— THE TASK —
Would you please copy every line from the records that contains the word "into"?

==== GIVEN RECORDS ====

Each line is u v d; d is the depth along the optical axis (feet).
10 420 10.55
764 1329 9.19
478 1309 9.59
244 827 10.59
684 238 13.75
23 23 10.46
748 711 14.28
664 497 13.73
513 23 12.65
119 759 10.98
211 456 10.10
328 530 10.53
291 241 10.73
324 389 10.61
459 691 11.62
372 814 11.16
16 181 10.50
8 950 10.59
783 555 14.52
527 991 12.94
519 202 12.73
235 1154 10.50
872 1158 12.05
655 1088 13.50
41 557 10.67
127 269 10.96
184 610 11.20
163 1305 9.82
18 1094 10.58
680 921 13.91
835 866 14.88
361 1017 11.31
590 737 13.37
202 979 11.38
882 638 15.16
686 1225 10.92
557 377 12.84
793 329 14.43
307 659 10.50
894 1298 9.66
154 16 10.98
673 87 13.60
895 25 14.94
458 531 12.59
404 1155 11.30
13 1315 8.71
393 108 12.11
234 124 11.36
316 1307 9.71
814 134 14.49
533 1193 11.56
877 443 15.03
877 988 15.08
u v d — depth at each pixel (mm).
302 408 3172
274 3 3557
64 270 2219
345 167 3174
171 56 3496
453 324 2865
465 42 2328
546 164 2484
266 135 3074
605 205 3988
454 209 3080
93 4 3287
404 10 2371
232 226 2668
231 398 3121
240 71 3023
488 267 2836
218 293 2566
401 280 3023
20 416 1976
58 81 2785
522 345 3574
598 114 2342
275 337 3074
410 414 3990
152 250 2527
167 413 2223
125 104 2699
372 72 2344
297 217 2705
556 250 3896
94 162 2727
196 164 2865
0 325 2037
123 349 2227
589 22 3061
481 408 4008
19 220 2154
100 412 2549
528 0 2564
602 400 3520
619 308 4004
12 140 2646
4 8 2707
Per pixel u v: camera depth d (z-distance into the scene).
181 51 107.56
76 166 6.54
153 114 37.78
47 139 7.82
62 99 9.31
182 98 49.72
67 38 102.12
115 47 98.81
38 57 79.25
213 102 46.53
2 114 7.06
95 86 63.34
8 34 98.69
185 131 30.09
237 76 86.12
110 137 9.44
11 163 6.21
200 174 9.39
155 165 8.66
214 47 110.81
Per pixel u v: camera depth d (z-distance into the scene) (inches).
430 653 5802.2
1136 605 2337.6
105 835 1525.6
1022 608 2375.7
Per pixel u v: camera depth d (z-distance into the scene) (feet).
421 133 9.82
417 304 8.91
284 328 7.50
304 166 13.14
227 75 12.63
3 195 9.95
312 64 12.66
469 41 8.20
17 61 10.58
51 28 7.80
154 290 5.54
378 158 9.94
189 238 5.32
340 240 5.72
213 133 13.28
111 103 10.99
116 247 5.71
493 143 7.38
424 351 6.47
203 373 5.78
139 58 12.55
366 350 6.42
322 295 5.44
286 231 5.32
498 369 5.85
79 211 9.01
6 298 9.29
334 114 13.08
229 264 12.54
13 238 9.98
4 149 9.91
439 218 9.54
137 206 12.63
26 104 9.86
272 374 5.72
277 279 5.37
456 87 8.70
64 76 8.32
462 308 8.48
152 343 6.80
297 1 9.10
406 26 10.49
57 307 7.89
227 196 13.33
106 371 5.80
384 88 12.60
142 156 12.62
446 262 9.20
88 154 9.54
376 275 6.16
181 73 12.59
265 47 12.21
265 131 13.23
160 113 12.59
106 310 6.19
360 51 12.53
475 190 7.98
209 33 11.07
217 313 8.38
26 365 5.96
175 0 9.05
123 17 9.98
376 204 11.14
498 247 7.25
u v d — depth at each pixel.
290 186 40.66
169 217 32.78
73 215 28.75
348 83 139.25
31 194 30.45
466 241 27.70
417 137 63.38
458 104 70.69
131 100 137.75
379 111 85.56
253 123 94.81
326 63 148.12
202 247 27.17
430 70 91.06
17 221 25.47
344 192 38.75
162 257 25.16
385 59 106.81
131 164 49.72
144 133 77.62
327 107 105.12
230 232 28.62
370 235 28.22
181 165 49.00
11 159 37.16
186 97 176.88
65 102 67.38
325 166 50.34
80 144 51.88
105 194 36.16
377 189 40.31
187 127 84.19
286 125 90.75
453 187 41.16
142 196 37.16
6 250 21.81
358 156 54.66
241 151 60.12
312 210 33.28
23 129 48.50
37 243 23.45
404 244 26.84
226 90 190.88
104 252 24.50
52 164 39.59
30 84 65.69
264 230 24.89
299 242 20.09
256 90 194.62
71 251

====

— EXERCISE OUTPUT —
Per pixel u v: camera depth d (z-distance into the scene).
Per pixel u v: camera depth d (z-distance into the scene) (inches).
Per pixel u v: camera depth d (z-distance into the scene) (feet).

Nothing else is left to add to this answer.